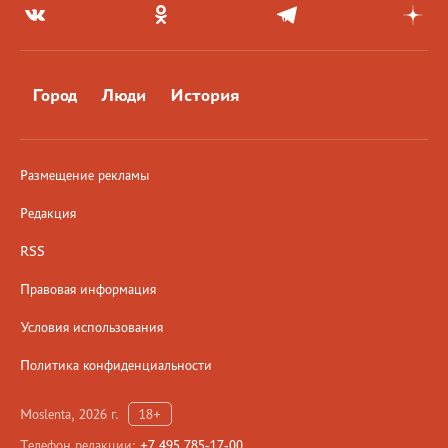
Город
Люди
История
Размещение рекламы
Редакция
RSS
Правовая информация
Условия использования
Политика конфиденциальности
Moslenta, 2026 г.
18+
Телефон редакции:
+7 495 785-17-00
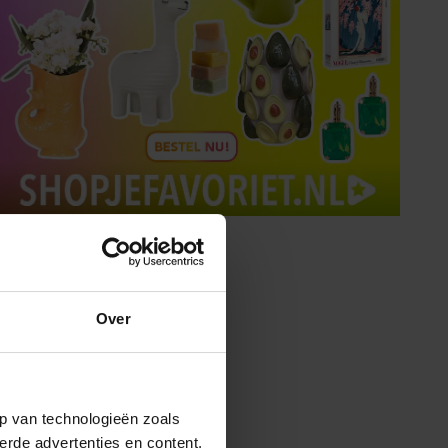
Over
p van technologieën zoals
erde advertenties en content,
****************
WORK REQUIRED - Exact output of each line above is wanted, without the pictures.

REPLY TO THE EXERCISE -
Город
Люди
История
Размещение рекламы
Редакция
RSS
Правовая информация
Условия использования
Политика конфиденциальности
Moslenta, 2026 г.
18+
Телефон редакции:
+7 495 785-17-00
Over
p van technologieën zoals
erde advertenties en content,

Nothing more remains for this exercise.